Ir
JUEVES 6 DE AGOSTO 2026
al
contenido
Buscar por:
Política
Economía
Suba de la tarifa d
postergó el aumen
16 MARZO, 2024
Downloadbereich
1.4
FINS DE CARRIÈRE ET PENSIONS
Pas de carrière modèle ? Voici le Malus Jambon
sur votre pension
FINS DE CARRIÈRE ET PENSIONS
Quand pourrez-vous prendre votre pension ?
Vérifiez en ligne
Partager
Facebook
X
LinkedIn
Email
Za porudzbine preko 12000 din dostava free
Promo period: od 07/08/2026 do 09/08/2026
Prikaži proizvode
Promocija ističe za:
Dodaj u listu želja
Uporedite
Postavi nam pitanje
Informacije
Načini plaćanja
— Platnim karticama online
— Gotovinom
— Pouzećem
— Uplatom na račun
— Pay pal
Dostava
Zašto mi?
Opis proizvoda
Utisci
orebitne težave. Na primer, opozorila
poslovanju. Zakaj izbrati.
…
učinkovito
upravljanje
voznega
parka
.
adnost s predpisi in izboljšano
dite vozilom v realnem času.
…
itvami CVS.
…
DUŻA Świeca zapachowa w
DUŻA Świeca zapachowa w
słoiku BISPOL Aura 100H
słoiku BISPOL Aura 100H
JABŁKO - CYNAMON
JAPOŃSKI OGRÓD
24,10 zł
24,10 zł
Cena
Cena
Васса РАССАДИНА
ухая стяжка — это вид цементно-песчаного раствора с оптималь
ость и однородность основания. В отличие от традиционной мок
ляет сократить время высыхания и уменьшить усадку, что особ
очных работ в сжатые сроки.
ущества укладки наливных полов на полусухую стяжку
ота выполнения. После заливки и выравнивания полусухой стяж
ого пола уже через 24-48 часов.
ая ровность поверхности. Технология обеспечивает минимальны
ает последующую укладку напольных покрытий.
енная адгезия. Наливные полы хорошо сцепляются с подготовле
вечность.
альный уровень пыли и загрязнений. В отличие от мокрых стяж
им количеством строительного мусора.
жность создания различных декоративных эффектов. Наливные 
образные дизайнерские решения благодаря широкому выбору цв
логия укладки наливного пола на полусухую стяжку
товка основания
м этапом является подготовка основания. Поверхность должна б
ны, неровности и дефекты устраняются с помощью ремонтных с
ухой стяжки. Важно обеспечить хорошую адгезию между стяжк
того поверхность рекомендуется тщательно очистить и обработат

Exercise details -
For the lines above, output exactly those from the line containing "poslovanju. Zakaj izbrati." through the line containing "Васса РАССАДИНА", and skip the others.

Result for this exercise -
poslovanju. Zakaj izbrati.
…
učinkovito
upravljanje
voznega
parka
.
adnost s predpisi in izboljšano
dite vozilom v realnem času.
…
itvami CVS.
…
DUŻA Świeca zapachowa w
DUŻA Świeca zapachowa w
słoiku BISPOL Aura 100H
słoiku BISPOL Aura 100H
JABŁKO - CYNAMON
JAPOŃSKI OGRÓD
24,10 zł
24,10 zł
Cena
Cena
Васса РАССАДИНА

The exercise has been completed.